Task to complete.
Return exactly the final stretch of the records below, opening with the line that contains "middle tip: (106, 87)" and closing with the last line.

____ Source data

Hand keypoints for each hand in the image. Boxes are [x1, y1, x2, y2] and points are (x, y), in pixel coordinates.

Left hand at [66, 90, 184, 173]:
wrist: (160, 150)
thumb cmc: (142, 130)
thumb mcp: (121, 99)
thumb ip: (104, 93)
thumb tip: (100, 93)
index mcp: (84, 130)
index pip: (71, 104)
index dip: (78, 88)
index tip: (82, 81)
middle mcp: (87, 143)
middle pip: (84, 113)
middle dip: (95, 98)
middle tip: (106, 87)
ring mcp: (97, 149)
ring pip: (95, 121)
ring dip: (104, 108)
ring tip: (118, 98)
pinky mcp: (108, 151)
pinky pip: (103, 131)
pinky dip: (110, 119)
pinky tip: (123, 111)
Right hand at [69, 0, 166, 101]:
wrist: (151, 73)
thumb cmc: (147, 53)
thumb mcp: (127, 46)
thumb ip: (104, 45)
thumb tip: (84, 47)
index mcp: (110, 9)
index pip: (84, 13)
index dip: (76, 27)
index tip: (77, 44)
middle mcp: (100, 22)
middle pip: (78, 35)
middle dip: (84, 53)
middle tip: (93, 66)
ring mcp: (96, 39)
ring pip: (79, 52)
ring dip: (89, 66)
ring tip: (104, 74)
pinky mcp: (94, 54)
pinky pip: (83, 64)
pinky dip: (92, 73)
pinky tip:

________

Task output.
middle tip: (106, 87)
ring mcp: (97, 149)
ring pip: (95, 121)
ring dip: (104, 108)
ring tip: (118, 98)
pinky mcp: (108, 151)
pinky pip: (103, 131)
pinky dip: (110, 119)
pinky tip: (123, 111)
Right hand at [69, 0, 166, 101]:
wrist: (151, 73)
thumb cmc: (147, 53)
thumb mcp: (127, 46)
thumb ip: (104, 45)
thumb tip: (84, 47)
index mcp: (110, 9)
index pip: (84, 13)
index dip: (76, 27)
index tip: (77, 44)
middle mcp: (100, 22)
middle pip: (78, 35)
middle dip: (84, 53)
middle tip: (93, 66)
ring mcp: (96, 39)
ring pip: (79, 52)
ring dip: (89, 66)
ring tip: (104, 74)
pinky mcp: (94, 54)
pinky pip: (83, 64)
pinky dip: (92, 73)
pinky tip:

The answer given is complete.